Sicilia, Cultura

"Clouds", suggestioni leggere a Vienna

Una mostra dove ciascun artista insegna a leggere la bellezza racchiusa nella semplicità soffice di una nuvola

PALERMO. Le nuovole, da sempre, sono state celebrate dagli artisti nel loro rarefatto e lieve significare di un tempo che sfugge e corre veloce. Ogni epoca le ha interpretate artisticamente con un sentimento sempre diverso e affascinante.  Vedere insieme opere lontane tra loro eppure accomunate dall'attenzione verso questo elemento crea un'atmosfera straordinaria, che travalica l'idea di spazio per comunicare la bellezza di un gesto al di fuori da ogni categoria, che solo l'arte è capace di rendere universale. Tutto questo è possibile al Leopold Museum  di Vienna, dove da ieri (e fino al primo luglio) è in mostra CLOUDS, trionfo di cieli dove le nuvole sono inseguite, immortalate, reinterpretate, sublimate. Artisti internazionali tra le nuvole, in un contesto museale straordinario e attivissimo, aperto ai linguaggi contemporanei in un contesto  che non ha preclusioni verso ogni forma di cultura.
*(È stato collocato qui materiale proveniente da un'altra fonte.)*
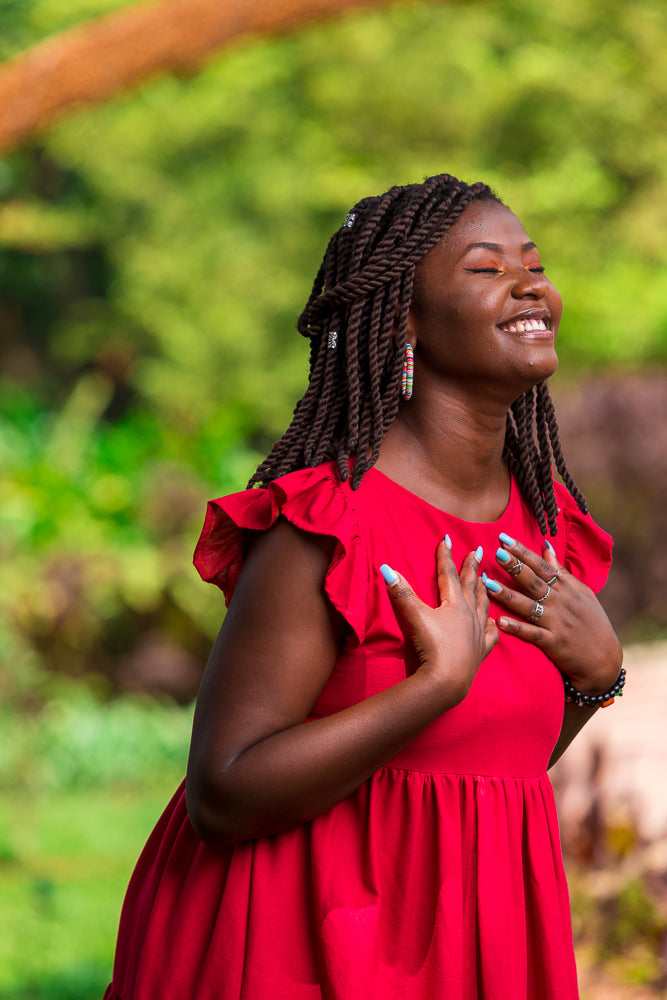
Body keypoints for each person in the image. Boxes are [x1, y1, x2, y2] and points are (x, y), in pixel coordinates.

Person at [103, 173, 624, 1000]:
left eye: (534, 263)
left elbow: (487, 768)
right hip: (294, 946)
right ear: (403, 320)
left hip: (463, 940)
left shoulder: (544, 525)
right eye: (487, 269)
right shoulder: (327, 525)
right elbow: (224, 793)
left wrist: (597, 681)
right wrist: (433, 687)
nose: (531, 284)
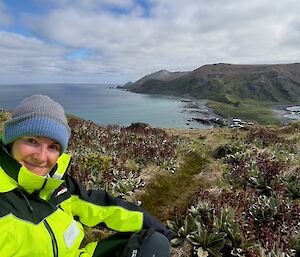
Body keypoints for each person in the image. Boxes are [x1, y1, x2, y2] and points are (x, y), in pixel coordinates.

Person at [0, 95, 172, 257]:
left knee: (153, 243)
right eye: (32, 141)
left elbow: (101, 208)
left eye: (53, 147)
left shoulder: (55, 184)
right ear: (11, 140)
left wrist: (154, 225)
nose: (42, 157)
CLOUDS è una mostra molto bella, dove ciascun artista,  con la propria emozionante maniera di comunicare, insegna a leggere la bellezza racchiusa nella semplicità soffice di una nuvola, tra questi: Caspar David Friedrich, Carl Gustav Carus, William Turner, Claude Monet, Alfred Sisley, Paul Cézanne, Vincent van Gogh, John Constable, Ferdinand Hodler, Gustav Klimt, Egon Schiele, Edvard Munch, Emil Nolde, René Magritte, Ansel Adams, Alfred Stieglitz, Edward Steichen, Gerhard Richter, Anselm Kiefer, Paul Wolff, Olivier Masmonteil, Dietrich Wegner, Studio ++.

Tra nomi illustri spicca quello dei  giovani siciliani del collettivo Studio ++, raffinati interpreti che accostano al lato più tecnologico dell'arte un pensiero così teorico e leggero, così emozionante. La loro opera è una finestra sul mondo: " Cosa spinge un uomo a mostrare al mondo cosa si vede dalla sua finestra?- si chiedono-  Forse è il sentimento di condivisione che è spirito del nostro tempo. O forse è solo il costante bisogno di comunicare che ricerca potenzialità per creare nuovi messaggi. Le tecnologie web hanno estremizzato e diversificato esponenzialmente la comunicazione fornendo strumenti che permettono una rappresentazione immediata di noi stessi e del mondo che ci sta attorno."
Ecco allora Estendersi, un'opera che utilizza l'immediatezza dei supporti digitali per contenere, come in una bolla, il racconto  dei cieli del mondo inseguiti in "real time".